Gasified Liquids
Gasified Liquid Drilling Procedures and Operating Considerations
The bottomhole pressure is controlled either by adjusting the bypass choke or nitrogen pump rate if used. Depending on the pit volume, the air rate can be adjusted to reduce or increase the bottomhole pressure. Because of the compressibility of circulating system, pressure response to an adjustment of injection rate takes a certain amount of time.
The following steps should be followed while making connections during gasified liquid drilling:
- Stop gas injection
- Shut down the liquid pumps
- Bleed down the pressure before breaking open a joint
The drilling fluid does not have to be displaced by gas or liquid when annular gas injection is performed.
Tripping
Gas and liquid injection should be shut down during trips. After making sure that the well is dead, the rotating head or rotating BOP can be disconnected.
During a trip, gas may break out of the drilling fluid, forming a gas zone within the wellbore. Once the liquid and gas injection is restored, liquid in the well will start flowing up the annulus. If there is a lost circulation zone, the gasified drilling fluid will probably flow into this zone rather than up the annulus.
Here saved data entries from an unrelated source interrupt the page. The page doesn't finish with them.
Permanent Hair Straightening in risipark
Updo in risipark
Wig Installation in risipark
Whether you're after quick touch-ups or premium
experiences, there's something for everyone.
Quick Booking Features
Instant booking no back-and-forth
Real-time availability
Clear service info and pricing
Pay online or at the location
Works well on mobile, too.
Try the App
Gas injection should be used to reduce the annular pressure and establish circulation, before pumping any liquids into the well.
If hydrocarbons are present, the tripping procedure is more complicated. The BHA can be stripped out of the well while it is flowing, or the well should be killed before the tripping procedure starts. Drill pipe is stripped through the rotating head while allowing the well to flow. Typically, cylindrical collars and larger diameter string components can be stripped through the annular. During this process, the well can be flowed through an open choke to the separator. This also helps to keep the wellhead pressure at a minimum value. Under these conditions, there is always the risk of experiencing a “pipe light” condition, which causes the drill string to be pushed out of the wellbore due to the pressure differential.
Normally, the sealing elements of the rotating BOP can provide the frictional forces needed to keep the string in the hole. If the wellhead pressure is too high a snubbing unit might be necessary to withdraw the string from the well. A portable hydraulic rig assist (HRA), shown in Figure 1, is used for underbalanced drilling with a conventional rig and rotating BOP.
Even though killing the well is not a desired option, it may be the only way to run the BHA in and out of the hole. In that case, the kill fluid should be selected to minimize formation damage. It should be placed on top of the produced crude to reduce a possible damaging contact with the producing formation.